8 термидора на трибуну Конвента поднялся Робеспьер. Его речь была потрясающа. Конвент сидел, как парализованный. Еще раз Сен-Жюст увидел, какую силу представлял собой великий человек. Но эта сила была в то же время и слабостью Робеспьера – он слишком на себя надеялся. Он отказался от всяких попыток компромисса и объявил войну буквально всем. В той обстановке, которая теперь сложилась в Конвенте, объявить войну всем означало открытое самоубийство. Но появилась надежда: депутаты стали спрашивать у Робеспьера имена заговорщиков. Имена! Сен-Жюст еле сдержался, чтобы не выкрикнуть с места: «Назови несколько имен, и тогда все успокоятся и пойдут за тобой!» Но Робеспьер еще верил в свою несокрушимость. Он не хотел нападать первым и не назвал имен. Это было равносильно подписанию собственного смертного приговора.

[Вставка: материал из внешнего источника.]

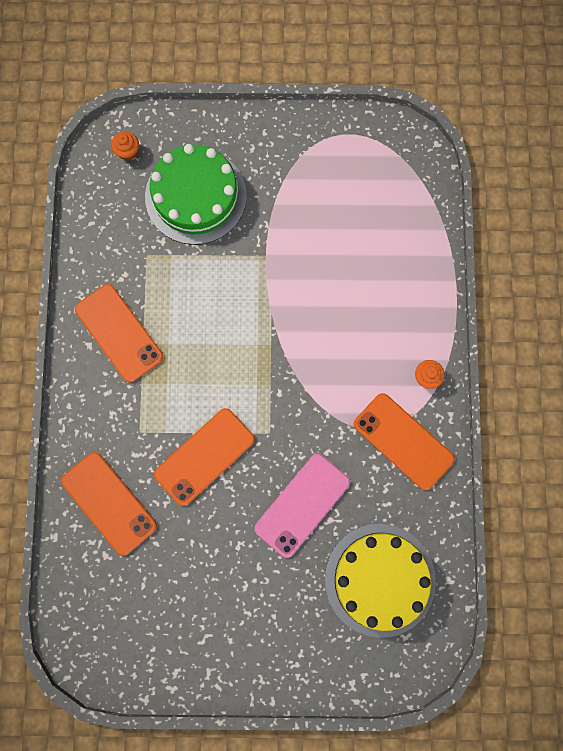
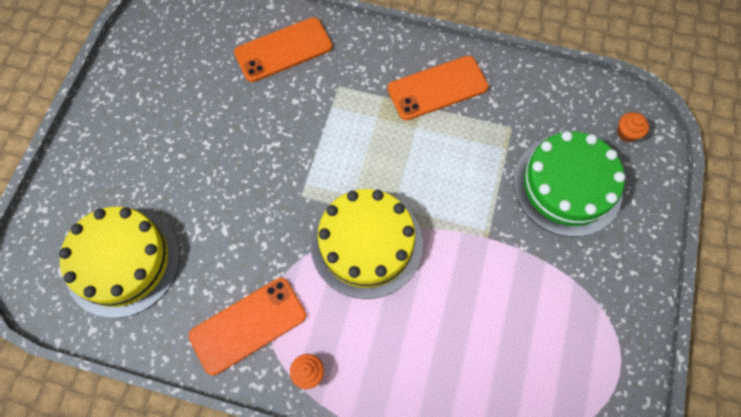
camera: 105 degrees right, 10 degrees down
orange phone [154,408,255,506] -> none
pink phone [254,454,350,558] -> none
none -> yellow cake [310,189,423,299]

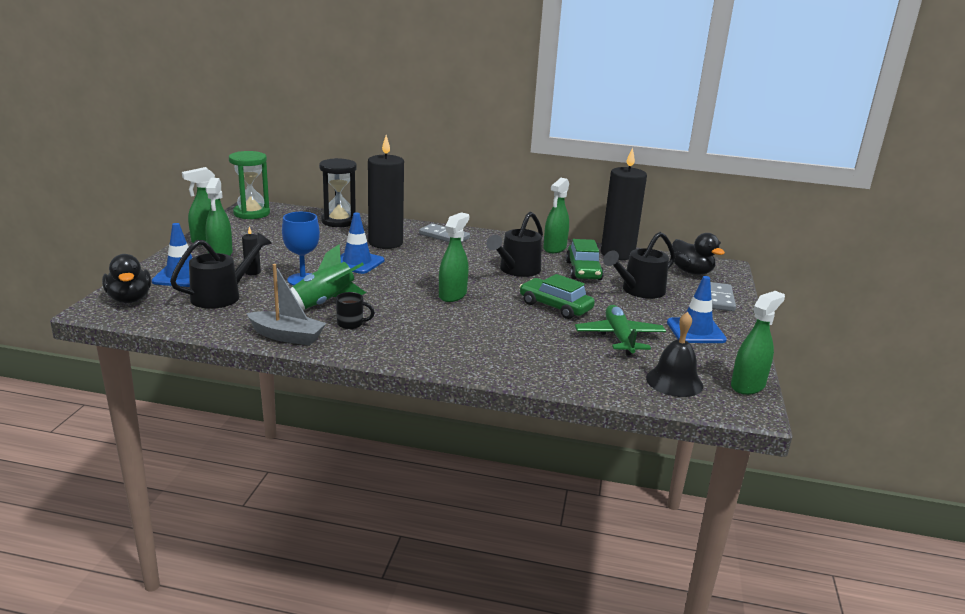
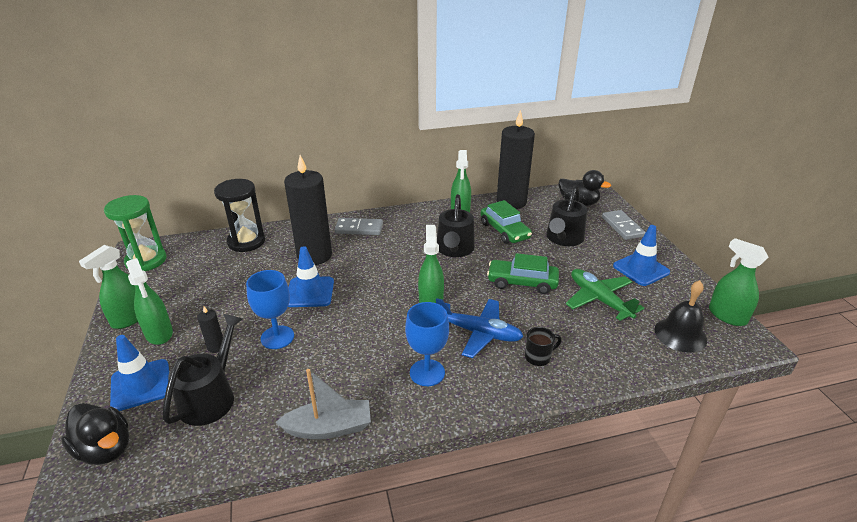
camera: 25 degrees left, 10 degrees up
green rocket [290,244,366,310] -> none
black mug [336,292,375,329] -> black mug moved to [525,327,562,366]
green spray bottle [731,291,785,395] -> green spray bottle turned 60 degrees counterclockwise [709,238,769,326]
none -> blue goblet [405,302,449,386]
none -> blue plane [436,298,523,358]

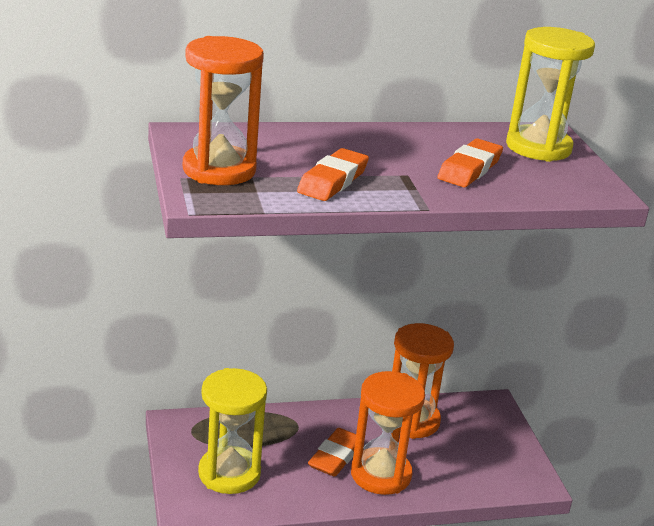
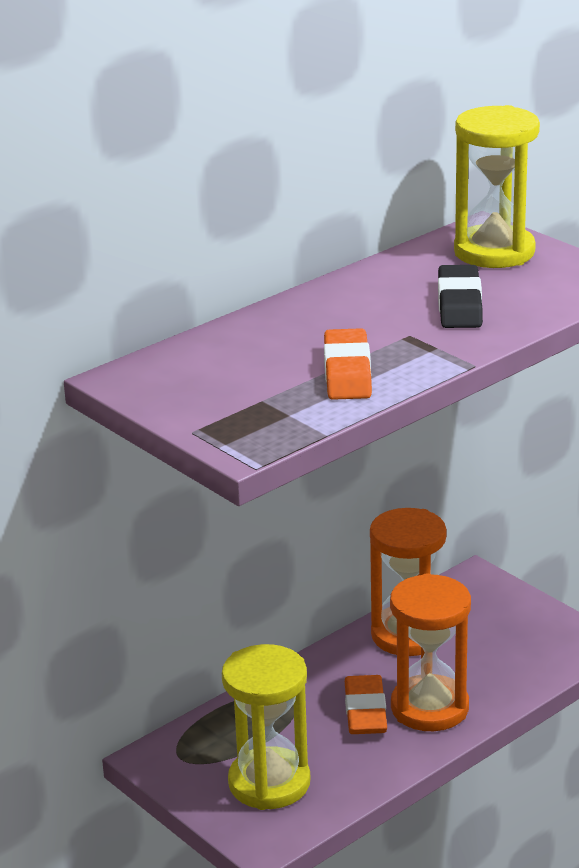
camera: 25 degrees left, 0 degrees up
orange hourglass [183,36,264,185] -> none
orange eraser [437,139,503,187] -> black eraser [438,265,483,328]

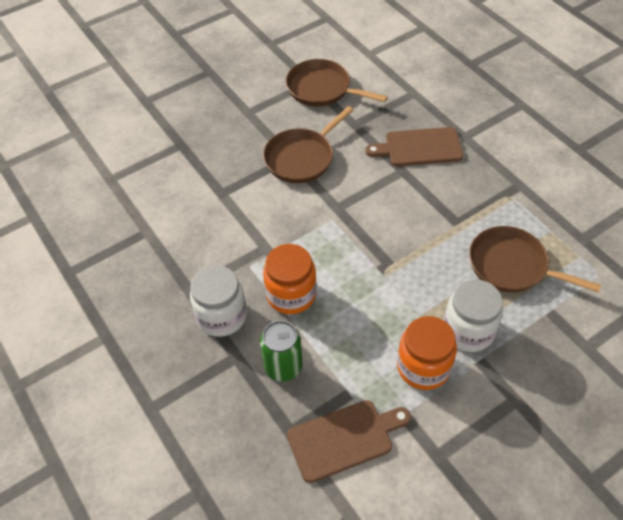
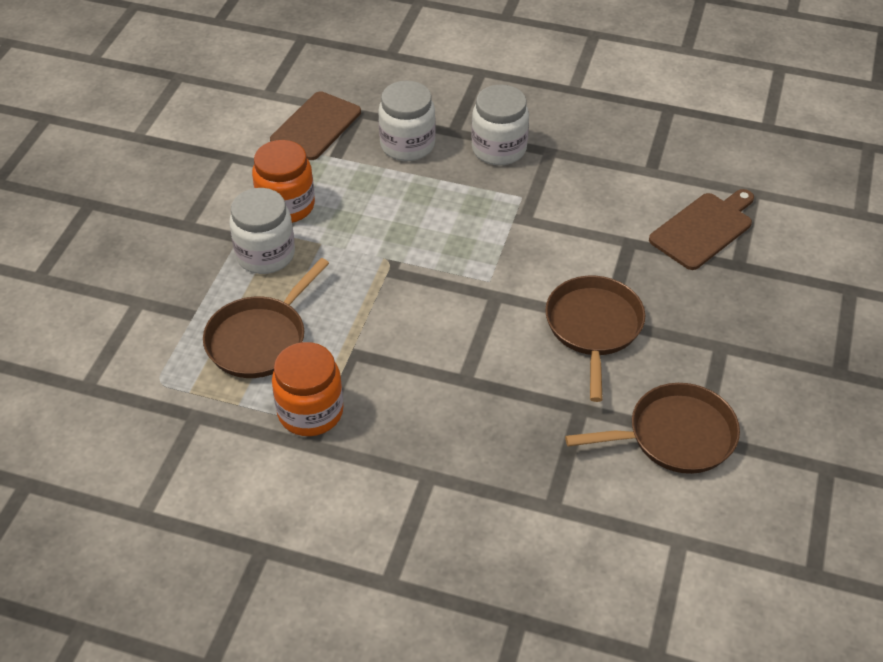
camera: 140 degrees right, 5 degrees down
green can [260,321,302,382] -> white jar [378,81,436,161]
orange jar [263,244,316,314] -> orange jar moved to [272,342,344,436]
brown cutting board [365,127,463,166] -> brown cutting board moved to [649,189,754,270]
brown pan [469,226,601,293] -> brown pan turned 135 degrees clockwise [203,258,329,378]

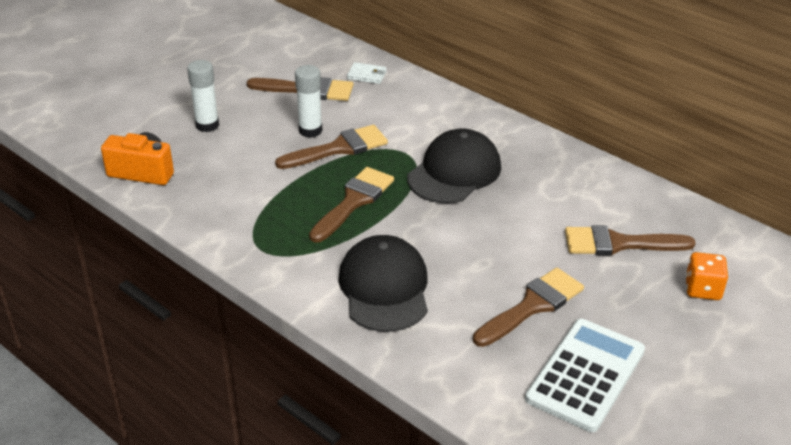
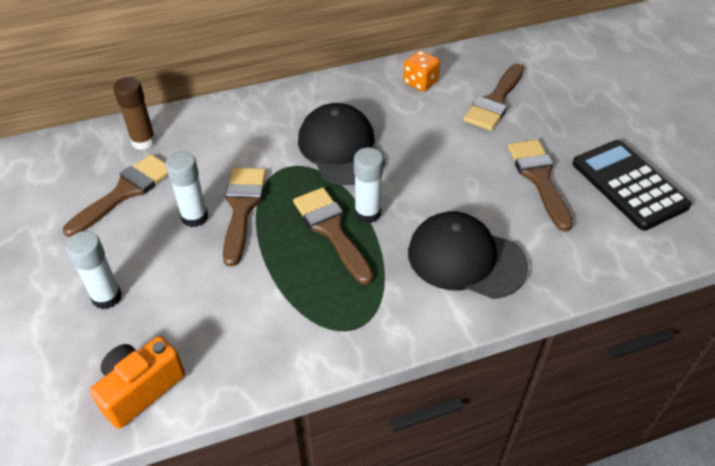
camera: 60 degrees left, 10 degrees up
white wallet [347,62,387,84] -> brown glue stick [113,77,156,150]
white calculator [525,319,645,432] -> black calculator [572,140,692,230]
orange dice [686,252,728,300] -> orange dice moved to [403,50,440,92]
none -> white glue stick [354,147,384,223]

И потом, когда начались бурные события ночи 9 термидора, когда Сен-Жюст узнал о торжестве Робеспьера в Якобинском клубе (победа, в долговечность которой Сен-Жюст не верил), когда взбешенные члены Комитета обращались к Сен-Жюсту с угрозами и уже открыто договаривались об аресте робеспьеровской Коммуны, – Сен-Жюст продолжал спокойно писать свой доклад, доклад, в котором он еще пытался примирить враждующие стороны, сохранить правительство, сохранить революцию, но на успех которого он рассчитывал лишь как на чудо, он, человек, не верящий в чудеса.

И утром, когда он поднялся на трибуну, он уже твердо знал, что все погибло, что революция кончилась и что единственное, чего он добьется – докажет свою правоту Робеспьеру. Слабое утешение! Кому нужна эта правота?

И когда почти тут же Сен-Жюста прервал Тальен, а потом Билло-Варен и на протяжении нескольких часов заговорщики сменяли друг друга – и, надрываясь в истерике, кричали Барер, потом Вадье, потом опять Тальен, Лежандр и Колло д'Эрбуа; когда непрерывно звонил колокольчик председателя, заглушая речи немногих верных патриотов; когда изменники выстроились у трибуны и не давали слова Робеспьеру, пока Максимилиан не сорвал голос и не задохнулся; когда в конце концов незаметный, как мышь, депутат Луше предложил арестовать Робеспьера, Сен-Жюста и Кутона, а со всех сторон неслись вопли: «Долой тирана!» – Сен-Жюст смотрел на этих людей, которых он считал трусами, демагогами, подхалимами, ничтожествами, на этих медуз, выживших только благодаря собственной бездарности, и думал, что именно в эти подлые лапы попадет теперь Франция, что именно эта грязь захлестнет страну, – во время страшных часов агонии революции Сен-Жюст неподвижно стоял на трибуне, скрестив руки и не произнося ни слова.


[1] право свободной продажи труда

[2] Робеспьер отстаивал этот тезис в своем докладе «О принципах революционного правительства», прочитанном в Конвенте 25 декабря 1793 года.